Partners: como as ciências naturais caminham para as humanidades

Hoje recebi um email muito animador me convidando a participar da rede "Partners" , do inglês: People and reforestation in the tropics: a network for education, research and synthesis. Como pesquisador gostei do que vi, um monte de gente de primeira qualidade entre ecólogos, sociólogos, economistas, geógrafos e antropólogos participando de uma proposta de trabalho em rede que visa "entender a complexidade de processos socioecológicos que determinam a recuperação de florestas" (tradução livre). A maioria dos pesquisadores é "gringo", afinal o projeto é financiado pela National Science Foundation através do programa de nome bonito chamado Dinâmica de Sistemas Integrados Natural e Humano (tradução livre de Dynamics pf Coupled Natural and Human Systems). Eu não tenho esse lance xenofóbico de achar que estrangeiros do norte não podem pensar com propriedade sobre os trópicos. Que diríamos a Levy-Strauss? No entano, pouca represetnatividade de brasileiros e latinos em geral na iniciativa é notória e nos leva a pensar porque a agenda socioecológica ainda não "pegou" no Brasil.

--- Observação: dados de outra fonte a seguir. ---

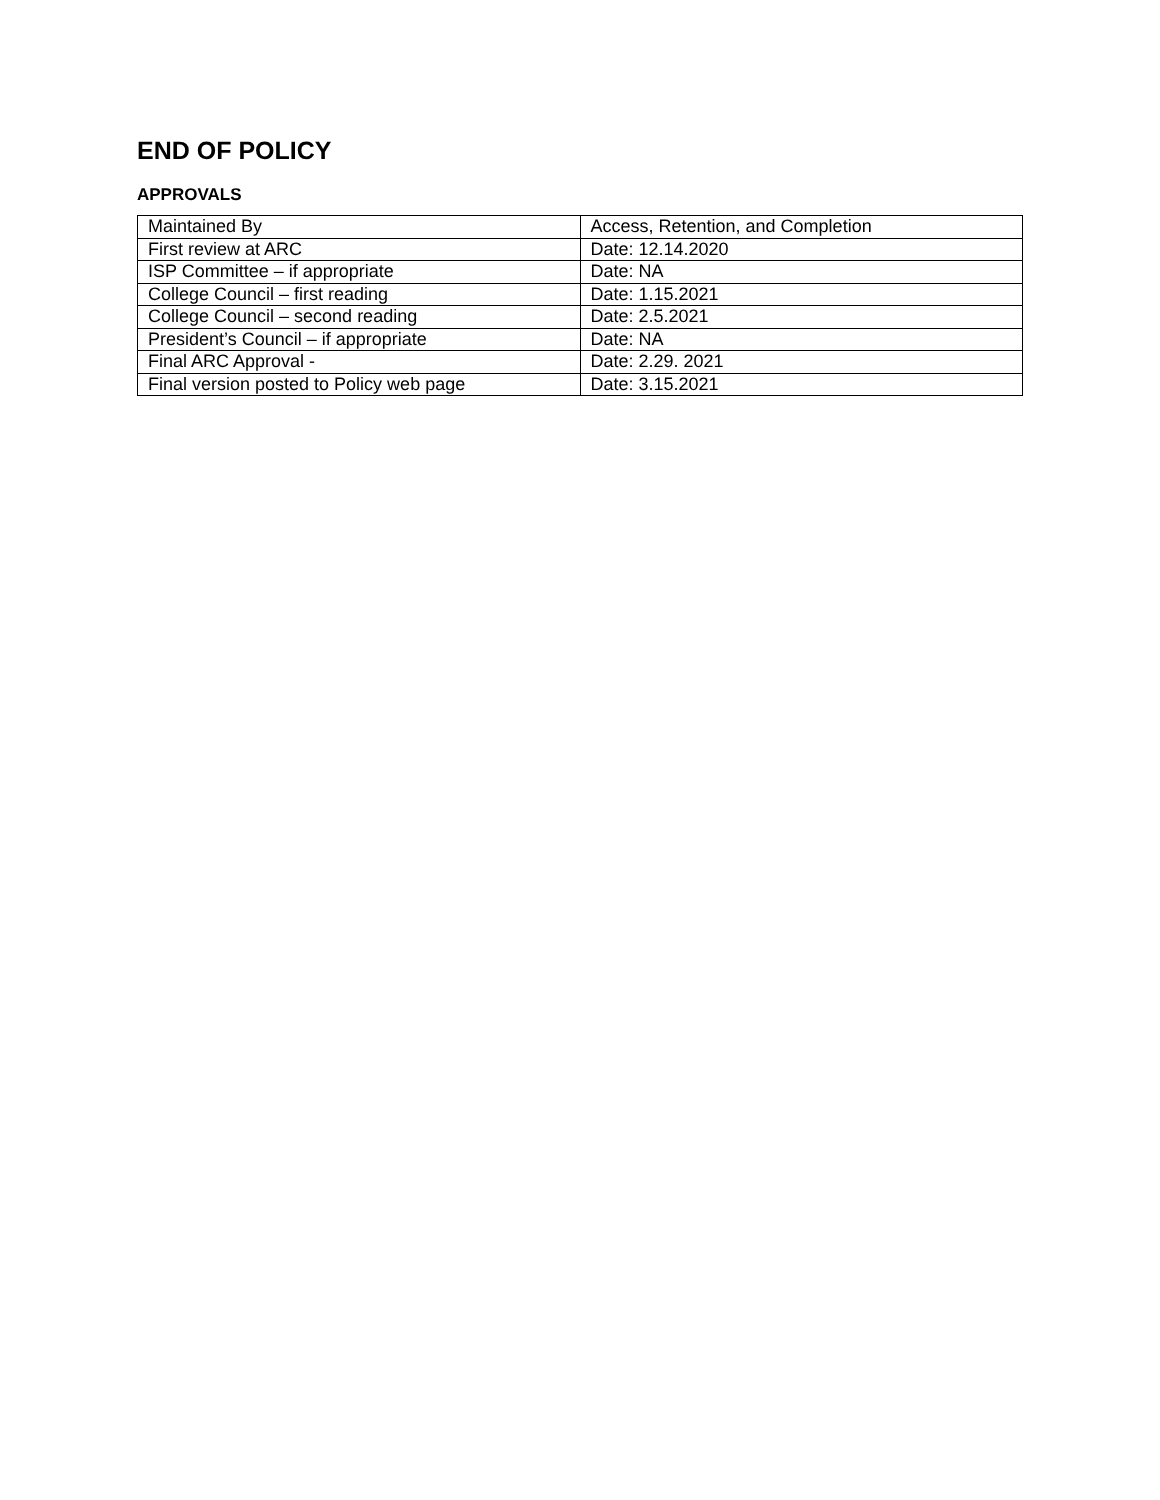END OF POLICY
APPROVALS
| Maintained By | Access, Retention, and Completion |
| First review at ARC | Date: 12.14.2020 |
| ISP Committee – if appropriate | Date: NA |
| College Council – first reading | Date: 1.15.2021 |
| College Council – second reading | Date: 2.5.2021 |
| President’s Council – if appropriate | Date: NA |
| Final ARC Approval - | Date: 2.29. 2021 |
| Final version posted to Policy web page | Date: 3.15.2021 |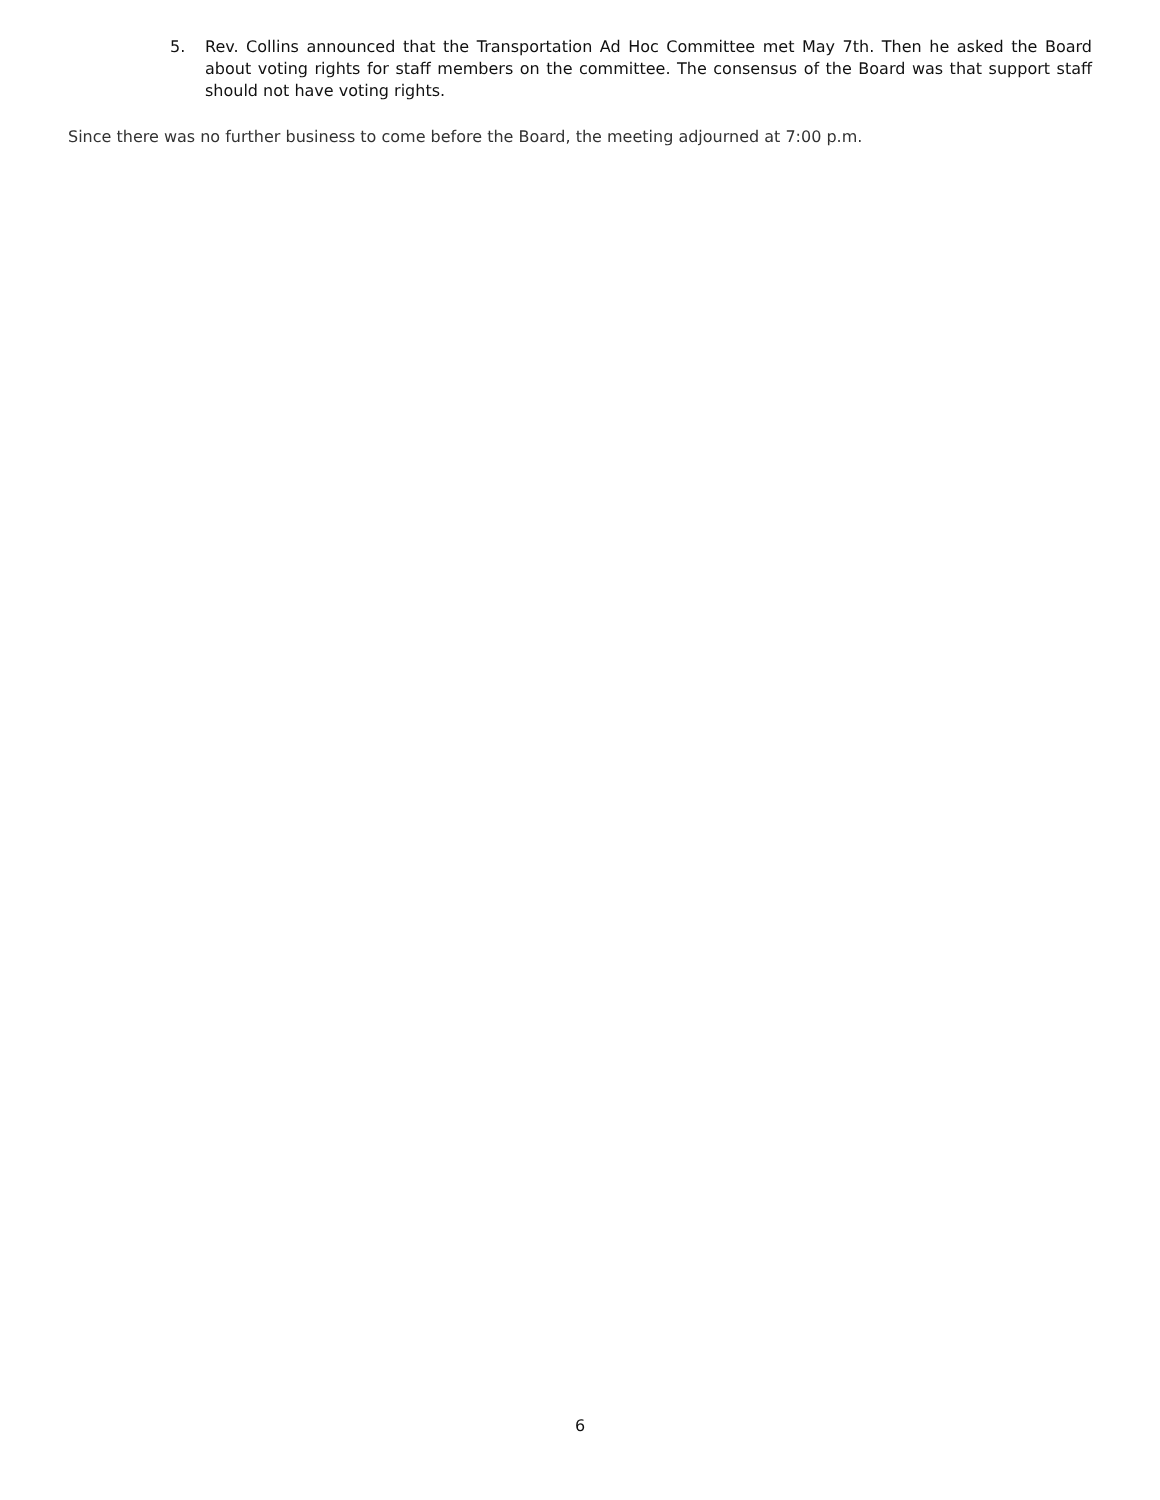5. Rev. Collins announced that the Transportation Ad Hoc Committee met May 7th. Then he asked the Board about voting rights for staff members on the committee. The consensus of the Board was that support staff should not have voting rights.
Since there was no further business to come before the Board, the meeting adjourned at 7:00 p.m.
6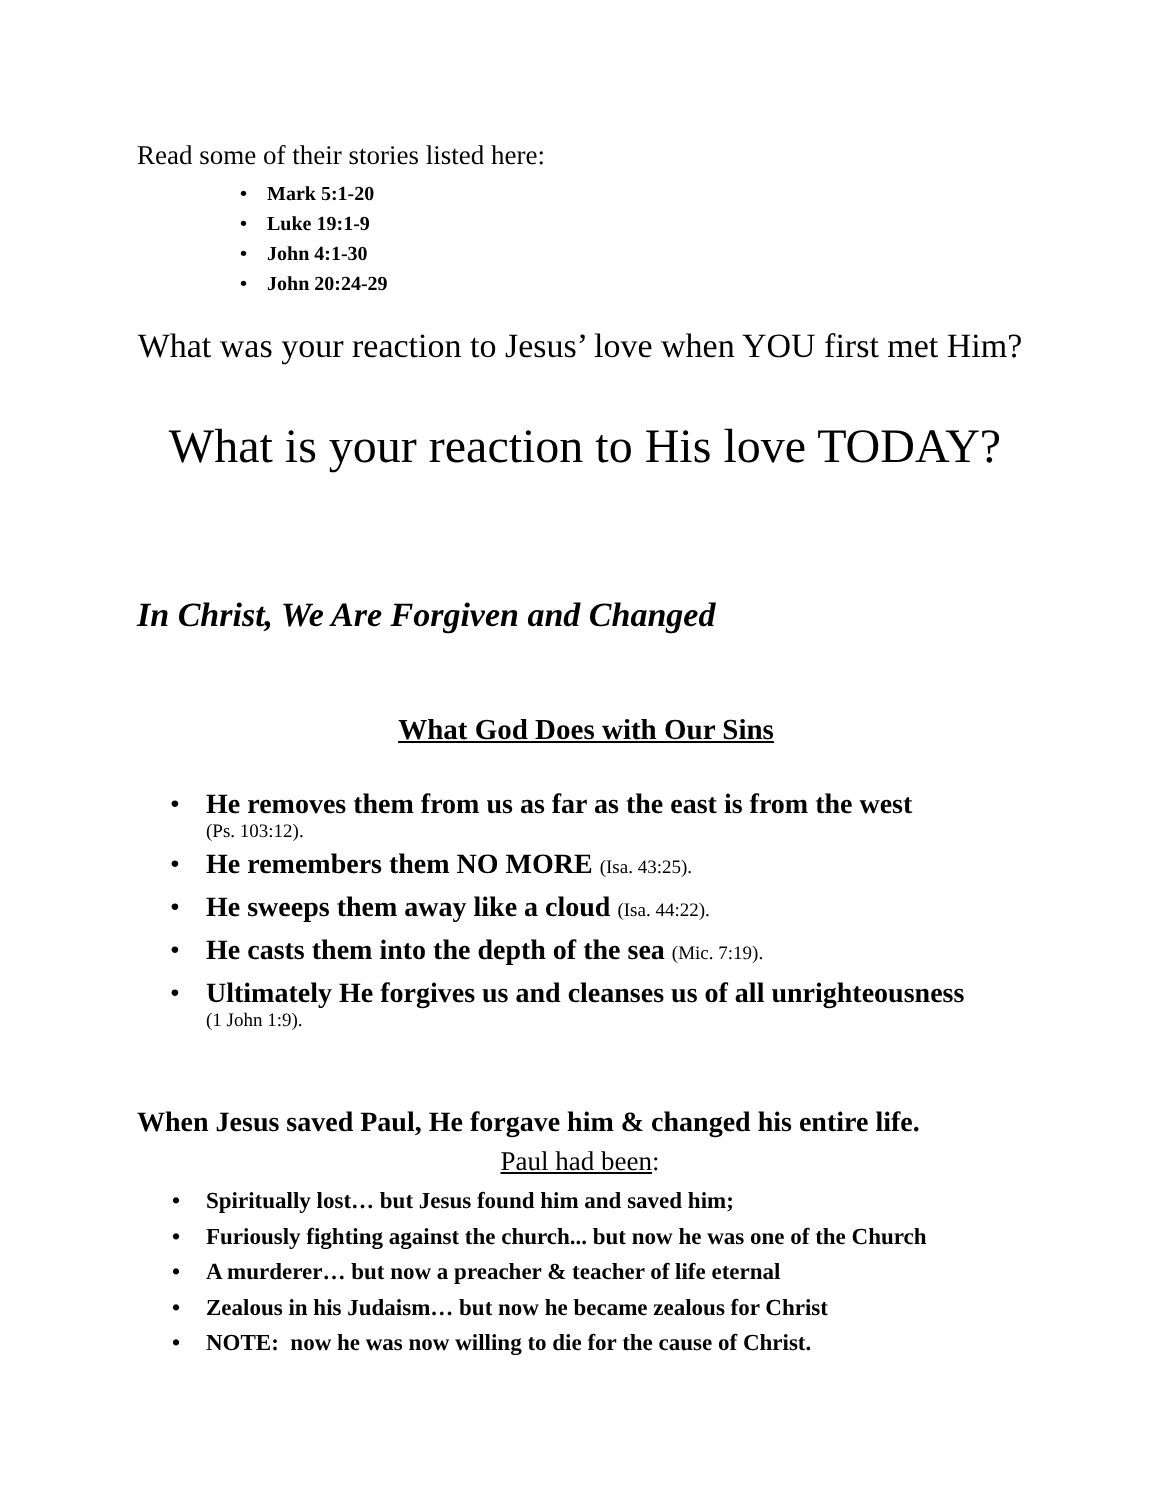Read some of their stories listed here:
• Mark 5:1-20
• Luke 19:1-9
• John 4:1-30
• John 20:24-29
What was your reaction to Jesus’ love when YOU first met Him?
What is your reaction to His love TODAY?
In Christ, We Are Forgiven and Changed
What God Does with Our Sins
• He removes them from us as far as the east is from the west
(Ps. 103:12).
• He remembers them NO MORE (Isa. 43:25).
• He sweeps them away like a cloud (Isa. 44:22).
• He casts them into the depth of the sea (Mic. 7:19).
• Ultimately He forgives us and cleanses us of all unrighteousness
(1 John 1:9).
When Jesus saved Paul, He forgave him & changed his entire life.
Paul had been:
• Spiritually lost… but Jesus found him and saved him;
• Furiously fighting against the church... but now he was one of the Church
• A murderer… but now a preacher & teacher of life eternal
• Zealous in his Judaism… but now he became zealous for Christ
• NOTE: now he was now willing to die for the cause of Christ.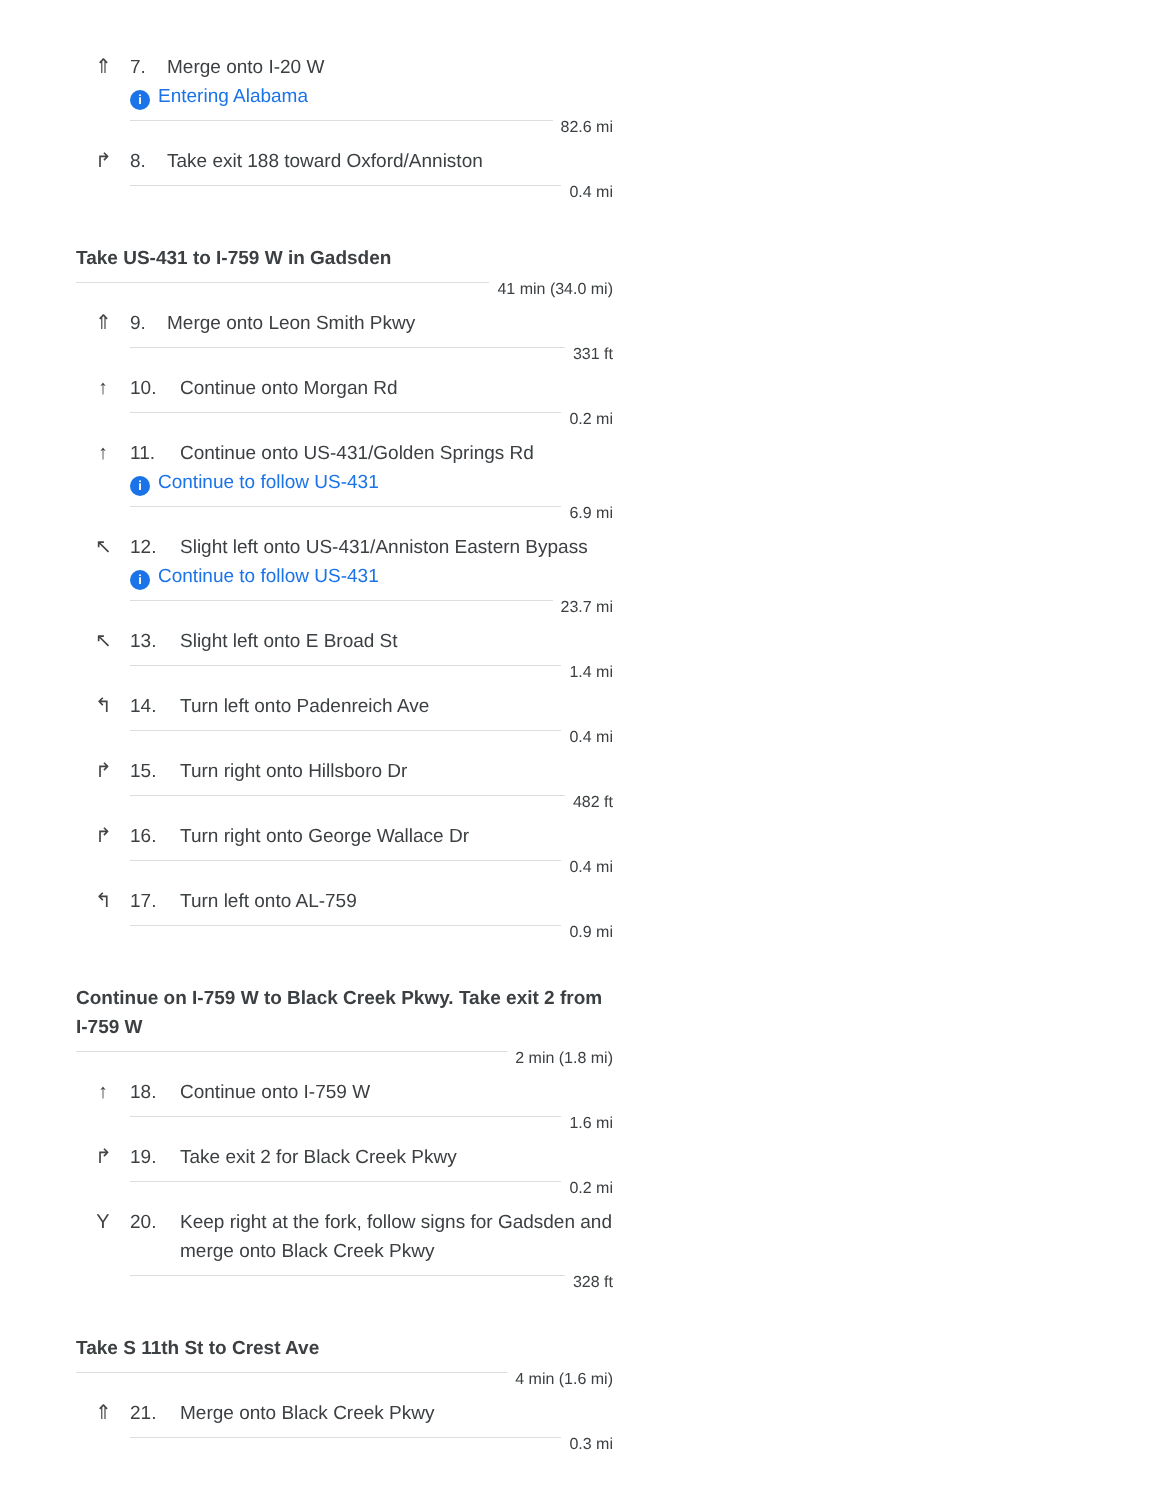⇑ 7. Merge onto I-20 W
i Entering Alabama
82.6 mi
↱ 8. Take exit 188 toward Oxford/Anniston
0.4 mi
Take US-431 to I-759 W in Gadsden
41 min (34.0 mi)
⇑ 9. Merge onto Leon Smith Pkwy
331 ft
↑ 10. Continue onto Morgan Rd
0.2 mi
↑ 11. Continue onto US-431/Golden Springs Rd
i Continue to follow US-431
6.9 mi
↖ 12. Slight left onto US-431/Anniston Eastern Bypass
i Continue to follow US-431
23.7 mi
↖ 13. Slight left onto E Broad St
1.4 mi
↰ 14. Turn left onto Padenreich Ave
0.4 mi
↱ 15. Turn right onto Hillsboro Dr
482 ft
↱ 16. Turn right onto George Wallace Dr
0.4 mi
↰ 17. Turn left onto AL-759
0.9 mi
Continue on I-759 W to Black Creek Pkwy. Take exit 2 from I-759 W
2 min (1.8 mi)
↑ 18. Continue onto I-759 W
1.6 mi
↱ 19. Take exit 2 for Black Creek Pkwy
0.2 mi
Y 20. Keep right at the fork, follow signs for Gadsden and merge onto Black Creek Pkwy
328 ft
Take S 11th St to Crest Ave
4 min (1.6 mi)
⇑ 21. Merge onto Black Creek Pkwy
0.3 mi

Não é de se estranhar que iniciativas interessantes como esta surgem em países como os EUA, onde os interesses científicos são tão amplos quanto a massa crítica de cientistas que habita esse território, de todas as áreas. Com respeito à ecologia, as melhores escolas que temos, com pesquisadores e cenários mais produtivos são justamente aquelas que mantiveram e/ou mantém parcerias ativas com uma ampla rede mundial de pesquisadores. Na Amazônia, os tempos áureos do INPA (Intituto de Pesquisas Amazônicas) se deram justametne quando um mega-projeto para estudo da dinâmica de paisagens fragmentadas estava a pleno vapor, com dinheiro e cérebros gringos. Não seria tolo em desmerecer meus patrícios como grande articuldores e criadores de idéias durante esse período, mas é fato que quando os cérebros e dólares se foram, as ideias def fronteira escassearam. À época, o quente era entender padrões de organização biológica. Encontraram, descreveram, publicaram e se foram. Ficamos sabendo de tudo que acontecia com borboletas, formigas, plantas, mamíferos, aves e qualquer coisa viva na paisagem de floresta fragmentada. Mas faltava um componente.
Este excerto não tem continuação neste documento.